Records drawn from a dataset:

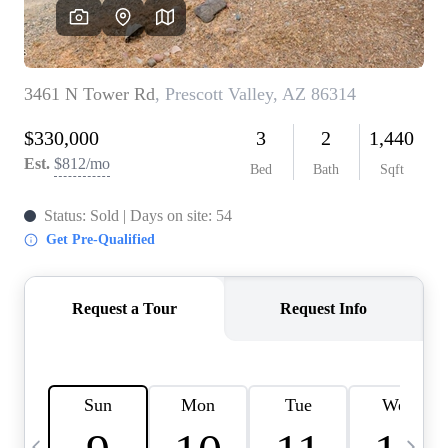
OUR TEAM
BLOG
CAREERS
ABOUT PLACE
BUY AND SELL SAFE
CONNECT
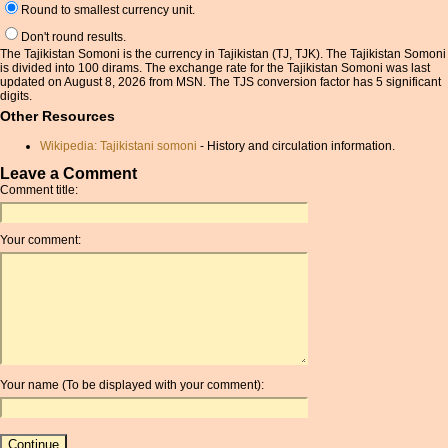
Round to smallest currency unit.
Don't round results.
The Tajikistan Somoni is the currency in Tajikistan (TJ, TJK). The Tajikistan Somoni
is divided into 100 dirams. The exchange rate for the Tajikistan Somoni was last
updated on August 8, 2026 from MSN. The TJS conversion factor has 5 significant
digits.
Other Resources
Wikipedia: Tajikistani somoni
- History and circulation information.
Leave a Comment
Comment title:
Your comment:
Your name (To be displayed with your comment):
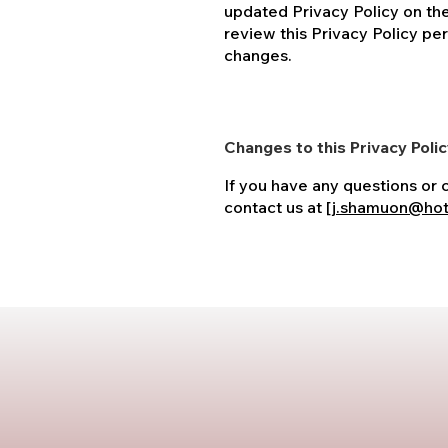
updated Privacy Policy on th
review this Privacy Policy per
changes.
Changes to this Privacy Poli
If you have any questions or 
contact us at [
j.shamuon@hot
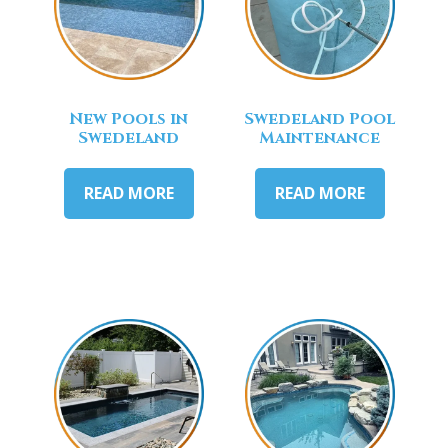
New Pools in
Swedeland Pool
Swedeland
Maintenance
READ MORE
READ MORE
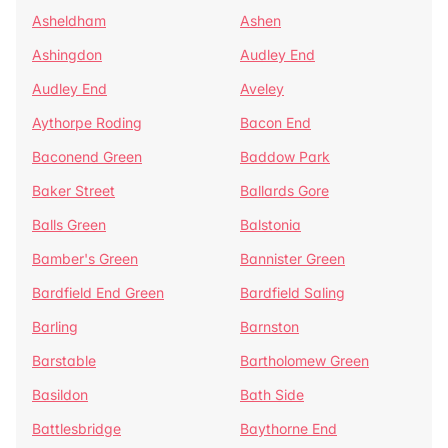
Asheldham
Ashen
Ashingdon
Audley End
Audley End
Aveley
Aythorpe Roding
Bacon End
Baconend Green
Baddow Park
Baker Street
Ballards Gore
Balls Green
Balstonia
Bamber's Green
Bannister Green
Bardfield End Green
Bardfield Saling
Barling
Barnston
Barstable
Bartholomew Green
Basildon
Bath Side
Battlesbridge
Baythorne End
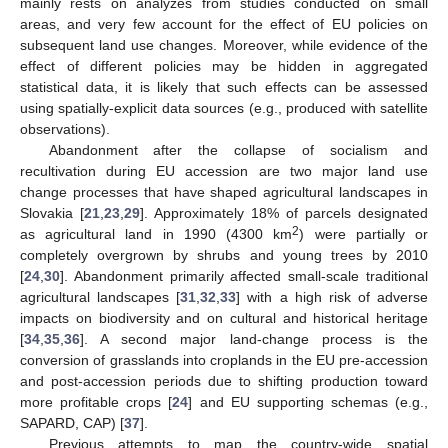
mainly rests on analyzes from studies conducted on small
areas, and very few account for the effect of EU policies on
subsequent land use changes. Moreover, while evidence of the
effect of different policies may be hidden in aggregated
statistical data, it is likely that such effects can be assessed
using spatially-explicit data sources (e.g., produced with satellite
observations).
Abandonment after the collapse of socialism and
recultivation during EU accession are two major land use
change processes that have shaped agricultural landscapes in
Slovakia [
21
,
23
,
29
]. Approximately 18% of parcels designated
2
as agricultural land in 1990 (4300 km
) were partially or
completely overgrown by shrubs and young trees by 2010
[
24
,
30
]. Abandonment primarily affected small-scale traditional
agricultural landscapes [
31
,
32
,
33
] with a high risk of adverse
impacts on biodiversity and on cultural and historical heritage
[
34
,
35
,
36
]. A second major land-change process is the
conversion of grasslands into croplands in the EU pre-accession
and post-accession periods due to shifting production toward
more profitable crops [
24
] and EU supporting schemas (e.g.,
SAPARD, CAP) [
37
].
Previous attempts to map the country-wide spatial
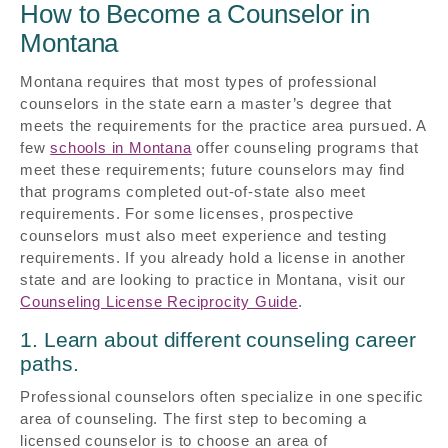
How to Become a Counselor in
Montana
Montana requires that most types of professional
counselors in the state earn a master’s degree that
meets the requirements for the practice area pursued. A
few
schools in Montana
offer counseling programs that
meet these requirements; future counselors may find
that programs completed out-of-state also meet
requirements. For some licenses, prospective
counselors must also meet experience and testing
requirements. If you already hold a license in another
state and are looking to practice in Montana, visit our
Counseling License Reciprocity Guide
.
1. Learn about different counseling career
paths.
Professional counselors often specialize in one specific
area of counseling. The first step to becoming a
licensed counselor is to choose an area of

Your goal: Every line above should be retyped exactly; the pictures do not belong in the copy.

Task solution:
OUR TEAM
BLOG
CAREERS
ABOUT PLACE
BUY AND SELL SAFE
CONNECT
Round to smallest currency unit.
Don't round results.
The Tajikistan Somoni is the currency in Tajikistan (TJ, TJK). The Tajikistan Somoni
is divided into 100 dirams. The exchange rate for the Tajikistan Somoni was last
updated on August 8, 2026 from MSN. The TJS conversion factor has 5 significant
digits.
Other Resources
Wikipedia: Tajikistani somoni
- History and circulation information.
Leave a Comment
Comment title:
Your comment:
Your name (To be displayed with your comment):
updated Privacy Policy on th
review this Privacy Policy per
changes.
Changes to this Privacy Poli
If you have any questions or 
contact us at [
j.shamuon@hot
New Pools in
Swedeland Pool
Swedeland
Maintenance
READ MORE
READ MORE
Asheldham
Ashen
Ashingdon
Audley End
Audley End
Aveley
Aythorpe Roding
Bacon End
Baconend Green
Baddow Park
Baker Street
Ballards Gore
Balls Green
Balstonia
Bamber's Green
Bannister Green
Bardfield End Green
Bardfield Saling
Barling
Barnston
Barstable
Bartholomew Green
Basildon
Bath Side
Battlesbridge
Baythorne End
mainly rests on analyzes from studies conducted on small
areas, and very few account for the effect of EU policies on
subsequent land use changes. Moreover, while evidence of the
effect of different policies may be hidden in aggregated
statistical data, it is likely that such effects can be assessed
using spatially-explicit data sources (e.g., produced with satellite
observations).
Abandonment after the collapse of socialism and
recultivation during EU accession are two major land use
change processes that have shaped agricultural landscapes in
Slovakia [
21
,
23
,
29
]. Approximately 18% of parcels designated
2
as agricultural land in 1990 (4300 km
) were partially or
completely overgrown by shrubs and young trees by 2010
[
24
,
30
]. Abandonment primarily affected small-scale traditional
agricultural landscapes [
31
,
32
,
33
] with a high risk of adverse
impacts on biodiversity and on cultural and historical heritage
[
34
,
35
,
36
]. A second major land-change process is the
conversion of grasslands into croplands in the EU pre-accession
and post-accession periods due to shifting production toward
more profitable crops [
24
] and EU supporting schemas (e.g.,
SAPARD, CAP) [
37
].
Previous attempts to map the country-wide spatial
How to Become a Counselor in
Montana
Montana requires that most types of professional
counselors in the state earn a master’s degree that
meets the requirements for the practice area pursued. A
few
schools in Montana
offer counseling programs that
meet these requirements; future counselors may find
that programs completed out-of-state also meet
requirements. For some licenses, prospective
counselors must also meet experience and testing
requirements. If you already hold a license in another
state and are looking to practice in Montana, visit our
Counseling License Reciprocity Guide
.
1. Learn about different counseling career
paths.
Professional counselors often specialize in one specific
area of counseling. The first step to becoming a
licensed counselor is to choose an area of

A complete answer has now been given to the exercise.